## [Page extract]
....

The application of more advanced technologies to the officiating side of the game is inevitable.  The advent of the instant replay has fueled our innate hunger for accuracy and  justice, for seeing effort fairly rewarded and glory appropriately bestowed.  Some sort of technical assistance is mere moments away.  Me… well, I’m not in any hurry for high-tech referee’s assistants to be introduced to the beautiful game.

In truly old tales, a hero was not only handsome and brave, daring and clever.  He was the the guy with the luck.  Luck was a quality — like straight teeth or curly hair.  Luck burst from a hero’s brow in a dazzling splay of light.  You could see it in his eyes, feel it in his handshake, hear it in his voice.

One of the things that first attracted me to footy was the way the gods got involved in the game and Lady Luck played her part.  Fortune is a palpable, visible, undeniable presence on the field.  I’ve seen her bless one set of goalposts and curse the other.  I’ve seen her set wings to the boots of some players, while turning the boots of their rivals to lead.  I’ve seen her cruelly snub the same lads whom last year she favored.

Remember France, World Cup 1998?  You can call it “home advantage,” but for me, it was France herself endowed her players with daring, speed and creativity they’d never shown before.  Barthez in goal for that penalty shoot-out — mon dieu!  what brilliance!  He was truly inspired!

Luck is also manifest in the referees’ calls.  What an official sees or misses, which players or teams get the benefit of his doubt, how a tackle looks from his angle… often as not, it’s a matter of luck.

Over the course of a season, good and bad calls even out.  Over the course of multiple World Cups, they do the same.  Last WC, the luck was on Italy.  In the final seconds of their Round-of-16 match against Australia, Totti’s dive over Neill’s prone body was judged to be a foul in the box.  The ref awarded the Azzurri a penalty.  Totti converted from the spot.  Australia went home, Italy went on to the Quarter-Finals and, eventually, to lift the Cup.

Had he consulted a video feed before making the call, the ref might have awarded Totti a yellow instead of a penalty, and Australia would have progressed.  The call and result were unjust, entirely – but if the result was skewed by a dearth of technical assistance, Lady Luck balanced the scales 4 years later by sending Italy home in ignominious defeat after 3 pathetic appearances in the Group Stage.

....

## [Records excerpted from a collection]
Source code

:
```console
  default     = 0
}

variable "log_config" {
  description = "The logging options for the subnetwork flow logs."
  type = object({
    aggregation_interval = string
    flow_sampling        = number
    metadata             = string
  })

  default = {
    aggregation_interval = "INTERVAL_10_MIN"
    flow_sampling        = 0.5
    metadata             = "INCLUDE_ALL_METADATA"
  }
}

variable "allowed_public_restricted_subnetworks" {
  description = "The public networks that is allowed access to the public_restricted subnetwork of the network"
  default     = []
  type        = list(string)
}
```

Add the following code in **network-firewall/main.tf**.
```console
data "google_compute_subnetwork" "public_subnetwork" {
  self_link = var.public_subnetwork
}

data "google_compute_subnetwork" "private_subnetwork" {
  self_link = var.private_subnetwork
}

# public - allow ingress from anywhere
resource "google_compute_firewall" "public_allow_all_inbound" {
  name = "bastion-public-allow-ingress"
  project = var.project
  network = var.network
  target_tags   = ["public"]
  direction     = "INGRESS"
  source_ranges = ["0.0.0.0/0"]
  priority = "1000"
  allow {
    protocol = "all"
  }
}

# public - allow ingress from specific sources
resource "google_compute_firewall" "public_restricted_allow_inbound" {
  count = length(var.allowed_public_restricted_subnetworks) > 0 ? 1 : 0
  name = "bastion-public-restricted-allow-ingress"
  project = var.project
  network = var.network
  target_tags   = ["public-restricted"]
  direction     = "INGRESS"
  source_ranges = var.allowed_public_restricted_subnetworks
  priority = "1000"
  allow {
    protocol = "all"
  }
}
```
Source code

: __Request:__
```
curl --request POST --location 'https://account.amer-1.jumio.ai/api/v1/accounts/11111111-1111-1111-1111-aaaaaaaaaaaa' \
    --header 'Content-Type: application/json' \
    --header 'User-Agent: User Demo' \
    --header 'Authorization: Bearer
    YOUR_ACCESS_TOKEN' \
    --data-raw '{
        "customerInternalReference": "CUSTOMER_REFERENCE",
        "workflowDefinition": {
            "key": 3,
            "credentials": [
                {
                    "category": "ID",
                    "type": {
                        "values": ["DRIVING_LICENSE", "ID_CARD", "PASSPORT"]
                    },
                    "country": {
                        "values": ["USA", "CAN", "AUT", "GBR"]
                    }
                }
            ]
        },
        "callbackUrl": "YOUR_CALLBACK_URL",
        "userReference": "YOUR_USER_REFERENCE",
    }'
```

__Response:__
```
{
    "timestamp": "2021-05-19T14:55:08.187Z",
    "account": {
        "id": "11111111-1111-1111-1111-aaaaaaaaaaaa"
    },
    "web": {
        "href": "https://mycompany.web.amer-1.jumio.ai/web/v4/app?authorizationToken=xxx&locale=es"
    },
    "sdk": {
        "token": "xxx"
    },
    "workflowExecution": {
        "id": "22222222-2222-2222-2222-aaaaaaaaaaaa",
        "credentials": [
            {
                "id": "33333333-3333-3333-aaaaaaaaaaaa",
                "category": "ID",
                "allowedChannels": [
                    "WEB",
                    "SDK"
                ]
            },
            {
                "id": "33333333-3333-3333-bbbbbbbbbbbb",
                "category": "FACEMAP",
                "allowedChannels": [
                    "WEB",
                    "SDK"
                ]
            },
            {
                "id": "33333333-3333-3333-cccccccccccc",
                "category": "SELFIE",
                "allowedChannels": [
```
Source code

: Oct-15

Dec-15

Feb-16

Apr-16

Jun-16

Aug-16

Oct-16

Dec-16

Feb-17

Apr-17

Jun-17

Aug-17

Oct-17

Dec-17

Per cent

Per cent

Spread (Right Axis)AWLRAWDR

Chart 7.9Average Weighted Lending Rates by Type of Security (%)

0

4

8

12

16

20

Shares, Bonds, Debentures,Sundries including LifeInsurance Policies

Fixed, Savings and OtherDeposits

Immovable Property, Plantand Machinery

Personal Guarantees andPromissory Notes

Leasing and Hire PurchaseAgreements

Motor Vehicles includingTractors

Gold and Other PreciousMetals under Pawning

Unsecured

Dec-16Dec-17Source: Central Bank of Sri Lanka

....

## [What to work on]
(1) List every player mentioned by name in the essay on luck and refereeing in football.
(2) In the essay on luck and refereeing in football, what did the referee award Italy after Totti's dive over Neill?
(3) Carry on writing the essay on luck and refereeing in football from its last sentence.

## [Task responses]
(1) Barthez, Totti, Neill

(2) A penalty.

(3)
I readily admit that poor officiating can determine the outcome of a match.  I consider it part of the game.  England’s loss to Germany, Mexico’s loss to Argentina was no more than they deserved — not because the calls weren’t fair, but because champions must be able to win despite bad calls and referees’ blunders.  They deserved to lose, because neither the Three Lions nor El Tri-Color had the confidence or composure to seduce good Fortune back to their sides after she’d turned against them.

By next World Cup, there will be a chip in the ball – same as in the hockey pucks — I’ll lay money on it.  By next World Cup we’ll know for sure whether or not it’s a goal.

I’m ok with the chip, but I doubt that will be end of it.  Once they start using tech to determine the goals, they’ll need to know if it was a handball in the box, if it was a dive or a foul, if the whole of the ball crossed the touchline.  Soon the officials will be stopping the game dead in its tracks to consult the TV screen, and footy will be boring as shite.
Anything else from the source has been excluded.